## begin Data rows

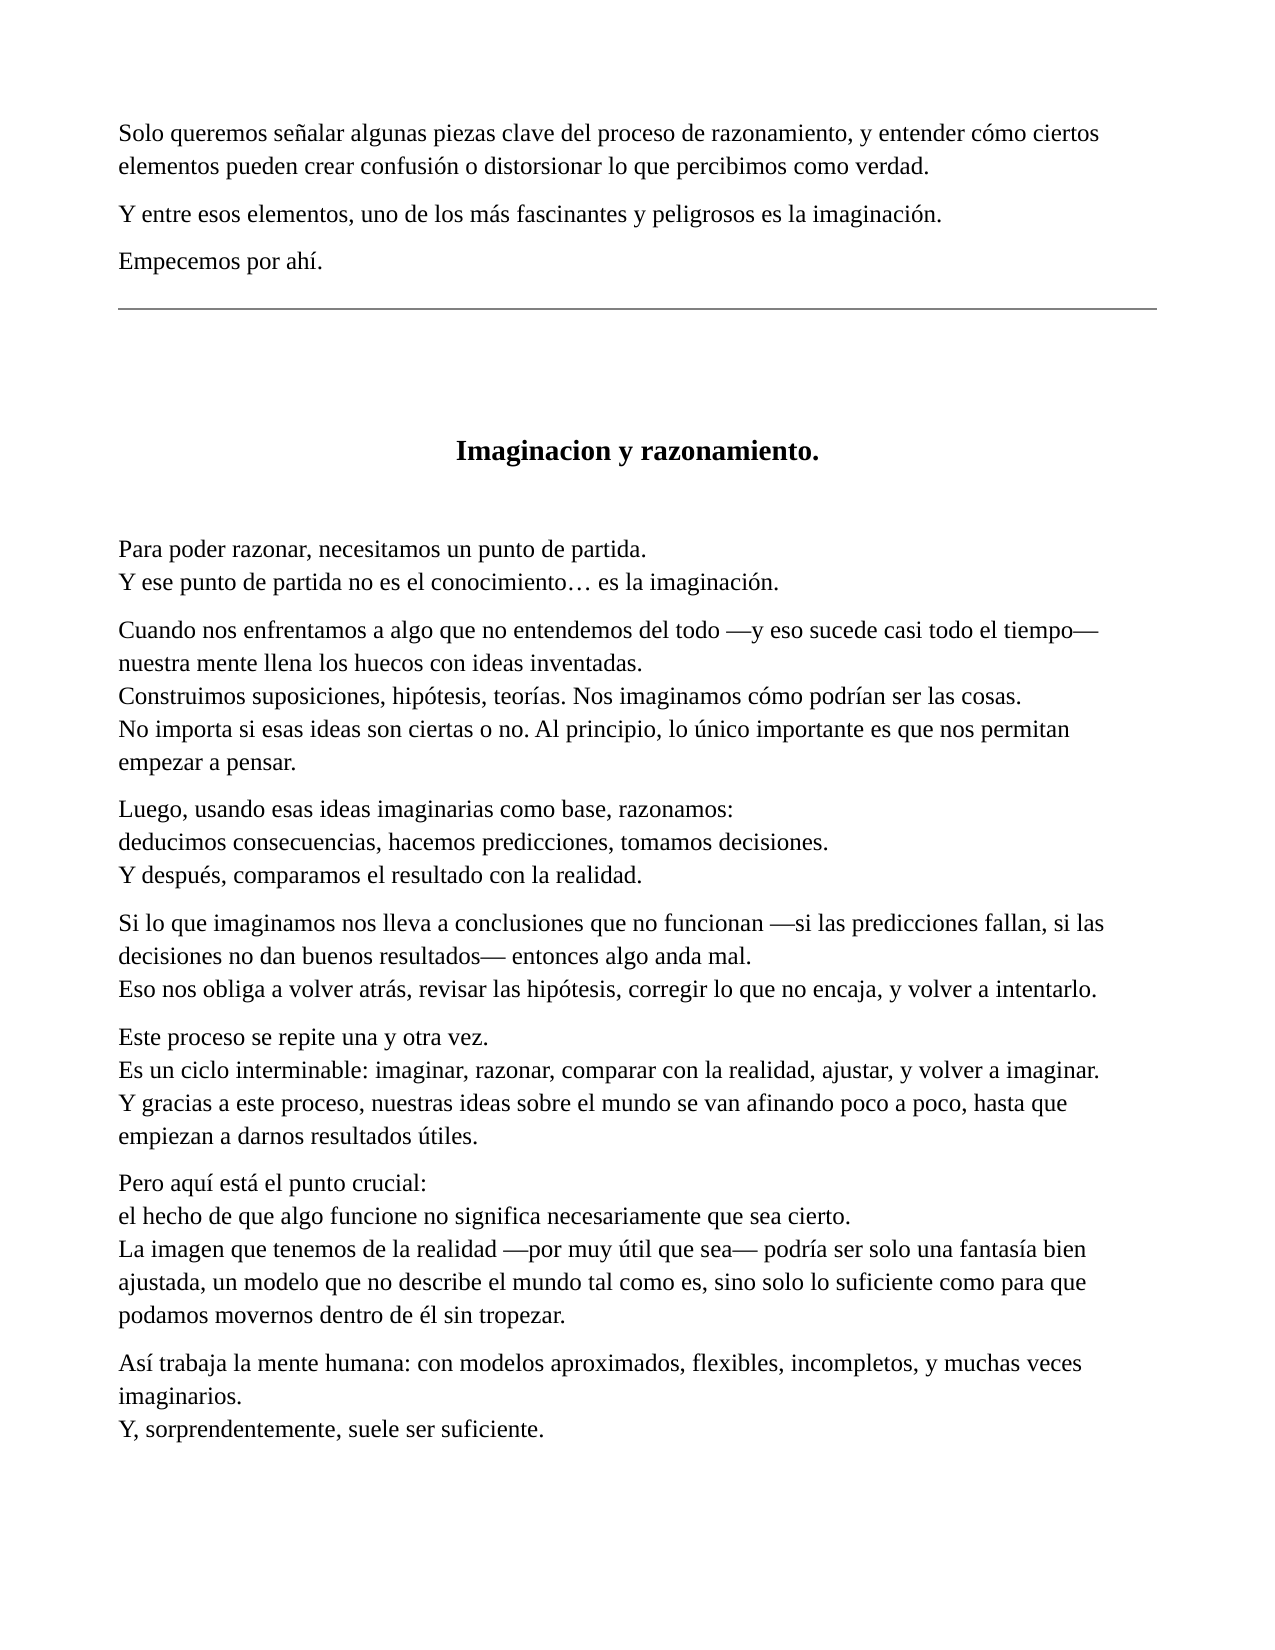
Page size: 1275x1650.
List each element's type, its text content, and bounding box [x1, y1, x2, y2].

text Este proceso se repite una y otra vez. Es un ciclo interminable: imaginar, razonar, comparar con la realidad, ajustar, y volver a imaginar. Y gracias a este proceso, nuestras ideas sobre el mundo se van afinando poco a poco, hasta que empiezan a darnos resultados útiles. [118, 1022, 1157, 1149]
text Pero aquí está el punto crucial: el hecho de que algo funcione no significa necesariamente que sea cierto. La imagen que tenemos de la realidad —por muy útil que sea— podría ser solo una fantasía bien ajustada, un modelo que no describe el mundo tal como es, sino solo lo suficiente como para que podamos movernos dentro de él sin tropezar. [118, 1168, 1157, 1329]
text Luego, usando esas ideas imaginarias como base, razonamos: deducimos consecuencias, hacemos predicciones, tomamos decisiones. Y después, comparamos el resultado con la realidad. [118, 794, 1157, 889]
text Y entre esos elementos, uno de los más fascinantes y peligrosos es la imaginación. [118, 199, 1157, 227]
text Para poder razonar, necesitamos un punto de partida. Y ese punto de partida no es el conocimiento… es la imaginación. [118, 534, 1157, 596]
text Empecemos por ahí. [118, 246, 1157, 275]
text Cuando nos enfrentamos a algo que no entendemos del todo —y eso sucede casi todo el tiempo— nuestra mente llena los huecos con ideas inventadas. Construimos suposiciones, hipótesis, teorías. Nos imaginamos cómo podrían ser las cosas. No importa si esas ideas son ciertas o no. Al principio, lo único importante es que nos permitan empezar a pensar. [118, 615, 1157, 776]
text Imaginacion y razonamiento. [118, 433, 1157, 467]
text Solo queremos señalar algunas piezas clave del proceso de razonamiento, y entender cómo ciertos elementos pueden crear confusión o distorsionar lo que percibimos como verdad. [118, 118, 1157, 180]
text Si lo que imaginamos nos lleva a conclusiones que no funcionan —si las predicciones fallan, si las decisiones no dan buenos resultados— entonces algo anda mal. Eso nos obliga a volver atrás, revisar las hipótesis, corregir lo que no encaja, y volver a intentarlo. [118, 908, 1157, 1003]
text Así trabaja la mente humana: con modelos aproximados, flexibles, incompletos, y muchas veces imaginarios. Y, sorprendentemente, suele ser suficiente. [118, 1348, 1157, 1443]
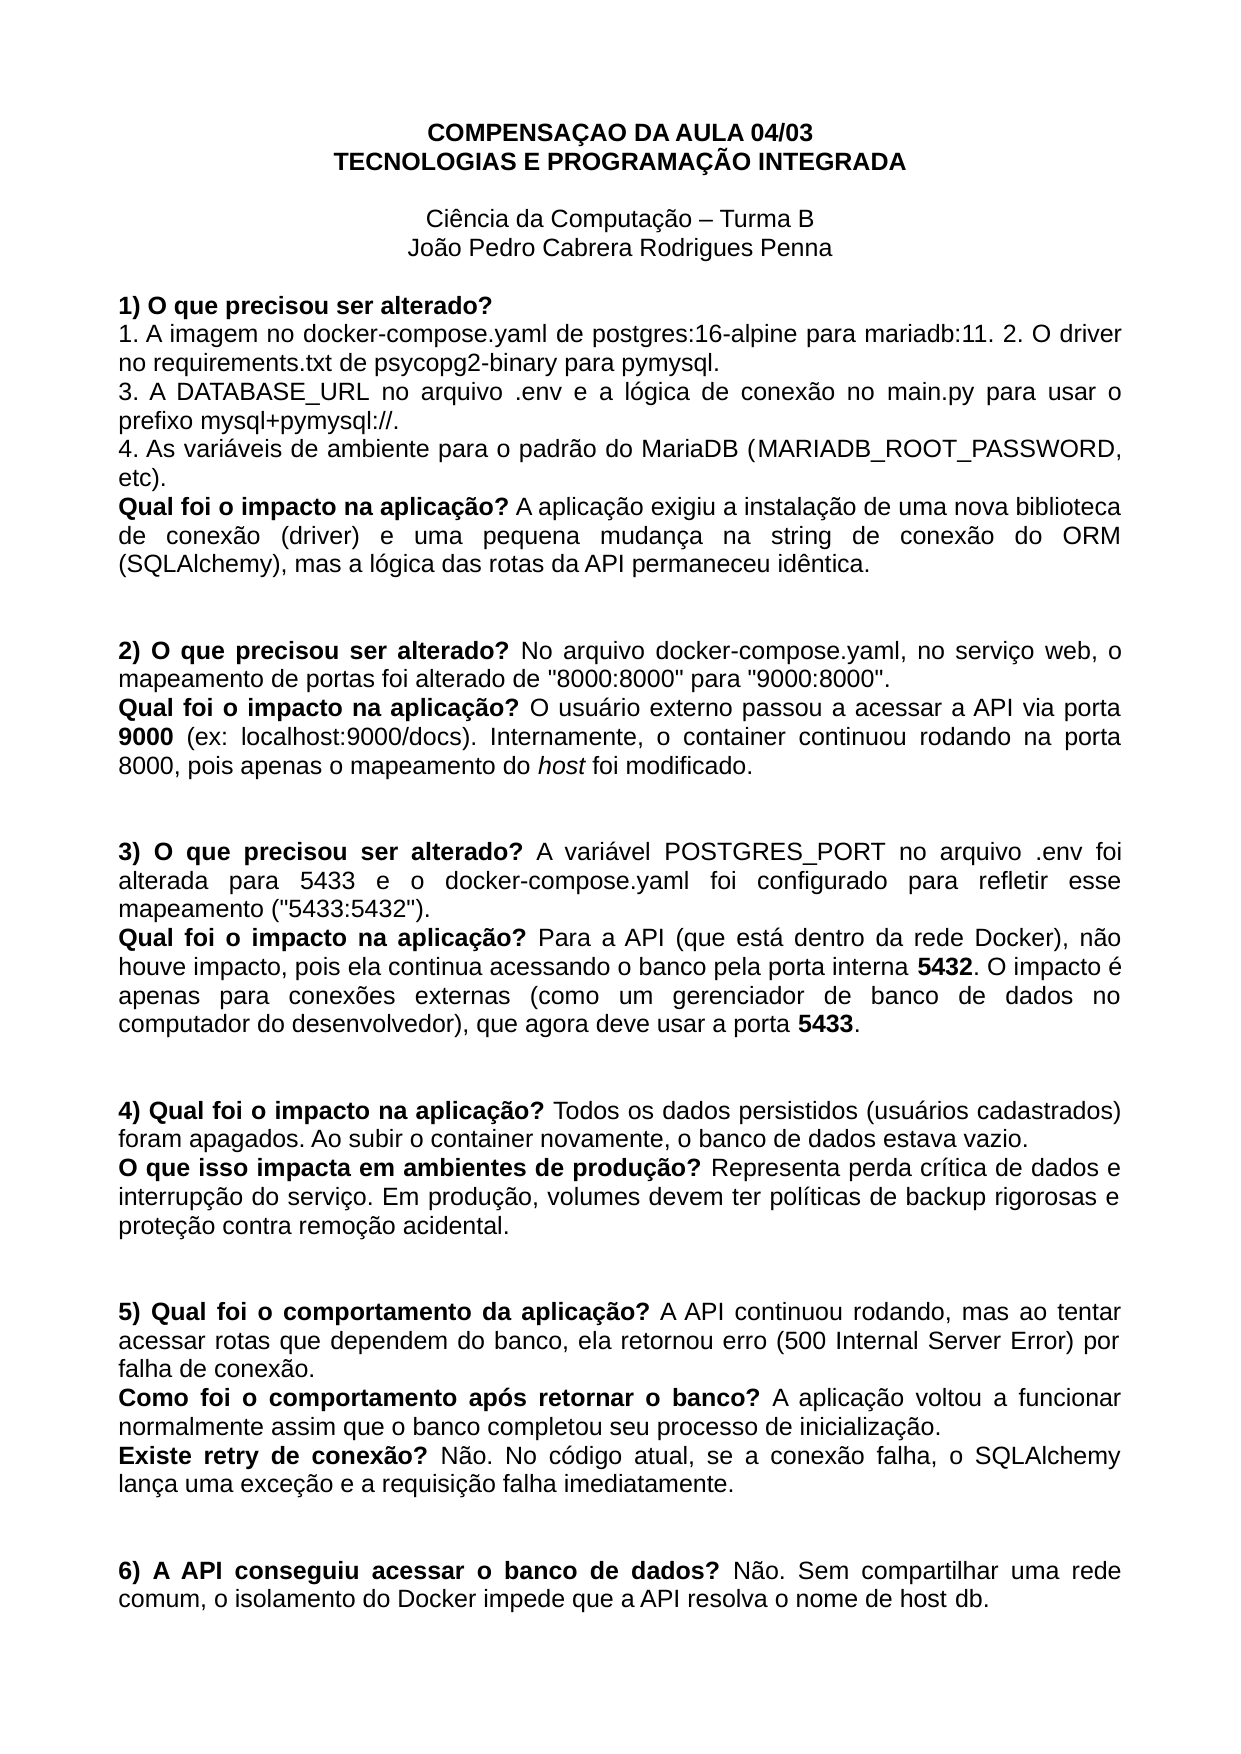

## end Data rows

What is expected
Please return every line of the records above word for word, leaving the pictures out of your answer.

Reply to the exercise
Page size: 1275x1650.
List each element's type, its text content, and bounding box [x1, y1, x2, y2].

text Este proceso se repite una y otra vez. Es un ciclo interminable: imaginar, razonar, comparar con la realidad, ajustar, y volver a imaginar. Y gracias a este proceso, nuestras ideas sobre el mundo se van afinando poco a poco, hasta que empiezan a darnos resultados útiles. [118, 1022, 1157, 1149]
text Pero aquí está el punto crucial: el hecho de que algo funcione no significa necesariamente que sea cierto. La imagen que tenemos de la realidad —por muy útil que sea— podría ser solo una fantasía bien ajustada, un modelo que no describe el mundo tal como es, sino solo lo suficiente como para que podamos movernos dentro de él sin tropezar. [118, 1168, 1157, 1329]
text Luego, usando esas ideas imaginarias como base, razonamos: deducimos consecuencias, hacemos predicciones, tomamos decisiones. Y después, comparamos el resultado con la realidad. [118, 794, 1157, 889]
text Y entre esos elementos, uno de los más fascinantes y peligrosos es la imaginación. [118, 199, 1157, 227]
text Para poder razonar, necesitamos un punto de partida. Y ese punto de partida no es el conocimiento… es la imaginación. [118, 534, 1157, 596]
text Empecemos por ahí. [118, 246, 1157, 275]
text Cuando nos enfrentamos a algo que no entendemos del todo —y eso sucede casi todo el tiempo— nuestra mente llena los huecos con ideas inventadas. Construimos suposiciones, hipótesis, teorías. Nos imaginamos cómo podrían ser las cosas. No importa si esas ideas son ciertas o no. Al principio, lo único importante es que nos permitan empezar a pensar. [118, 615, 1157, 776]
text Imaginacion y razonamiento. [118, 433, 1157, 467]
text Solo queremos señalar algunas piezas clave del proceso de razonamiento, y entender cómo ciertos elementos pueden crear confusión o distorsionar lo que percibimos como verdad. [118, 118, 1157, 180]
text Si lo que imaginamos nos lleva a conclusiones que no funcionan —si las predicciones fallan, si las decisiones no dan buenos resultados— entonces algo anda mal. Eso nos obliga a volver atrás, revisar las hipótesis, corregir lo que no encaja, y volver a intentarlo. [118, 908, 1157, 1003]
text Así trabaja la mente humana: con modelos aproximados, flexibles, incompletos, y muchas veces imaginarios. Y, sorprendentemente, suele ser suficiente. [118, 1348, 1157, 1443]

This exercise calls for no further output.